[Saved data entries]

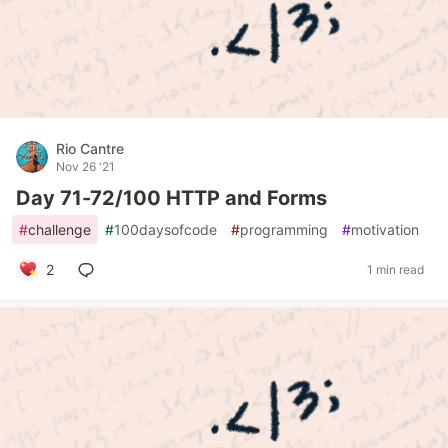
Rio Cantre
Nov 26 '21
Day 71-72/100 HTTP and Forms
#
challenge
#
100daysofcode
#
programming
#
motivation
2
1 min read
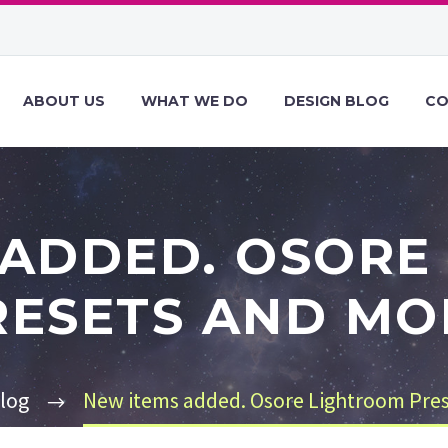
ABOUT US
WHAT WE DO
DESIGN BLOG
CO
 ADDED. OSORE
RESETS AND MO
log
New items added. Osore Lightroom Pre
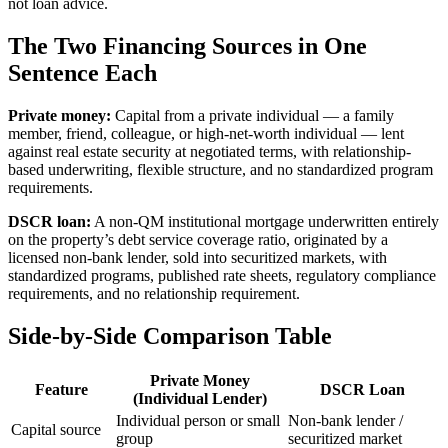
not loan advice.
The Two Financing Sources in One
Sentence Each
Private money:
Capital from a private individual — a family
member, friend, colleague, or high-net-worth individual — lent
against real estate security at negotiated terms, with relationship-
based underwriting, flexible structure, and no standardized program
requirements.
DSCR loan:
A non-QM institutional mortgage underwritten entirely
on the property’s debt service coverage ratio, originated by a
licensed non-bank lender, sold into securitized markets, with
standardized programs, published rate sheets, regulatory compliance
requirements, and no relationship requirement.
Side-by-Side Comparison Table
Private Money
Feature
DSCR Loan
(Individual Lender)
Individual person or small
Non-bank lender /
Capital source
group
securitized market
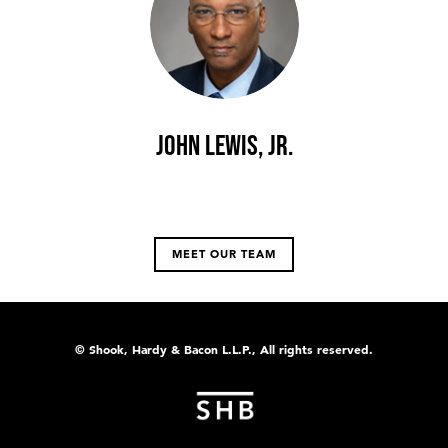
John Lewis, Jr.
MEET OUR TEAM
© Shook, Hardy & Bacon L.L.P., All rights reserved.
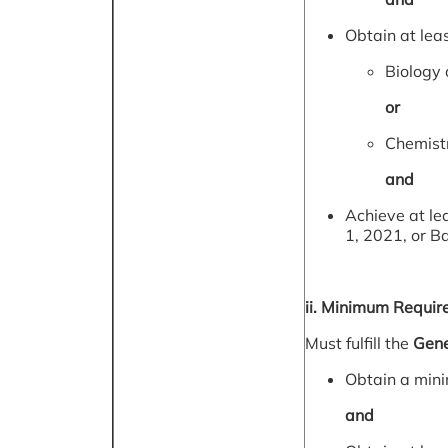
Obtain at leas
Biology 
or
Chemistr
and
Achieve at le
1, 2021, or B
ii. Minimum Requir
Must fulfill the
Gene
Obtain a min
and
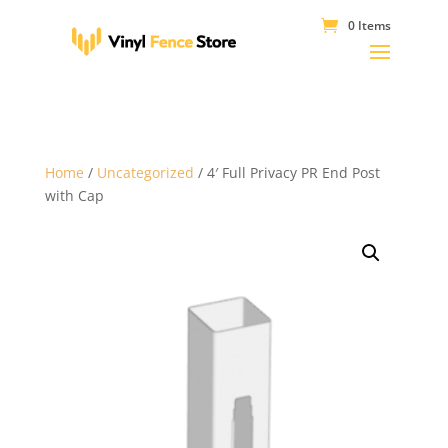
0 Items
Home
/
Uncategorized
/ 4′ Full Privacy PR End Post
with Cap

What you should do
Write out the entries above word for word. Do not include the pictures.

Result
Rio Cantre
Nov 26 '21
Day 71-72/100 HTTP and Forms
#
challenge
#
100daysofcode
#
programming
#
motivation
2
1 min read
ABOUT US
WHAT WE DO
DESIGN BLOG
CO
 ADDED. OSORE
RESETS AND MO
log
New items added. Osore Lightroom Pre
not loan advice.
The Two Financing Sources in One
Sentence Each
Private money:
Capital from a private individual — a family
member, friend, colleague, or high-net-worth individual — lent
against real estate security at negotiated terms, with relationship-
based underwriting, flexible structure, and no standardized program
requirements.
DSCR loan:
A non-QM institutional mortgage underwritten entirely
on the property’s debt service coverage ratio, originated by a
licensed non-bank lender, sold into securitized markets, with
standardized programs, published rate sheets, regulatory compliance
requirements, and no relationship requirement.
Side-by-Side Comparison Table
Private Money
Feature
DSCR Loan
(Individual Lender)
Individual person or small
Non-bank lender /
Capital source
group
securitized market
John Lewis, Jr.
MEET OUR TEAM
© Shook, Hardy & Bacon L.L.P., All rights reserved.
Obtain at leas
Biology 
or
Chemistr
and
Achieve at le
1, 2021, or B
ii. Minimum Requir
Must fulfill the
Gene
Obtain a min
and
0 Items
Home
/
Uncategorized
/ 4′ Full Privacy PR End Post
with Cap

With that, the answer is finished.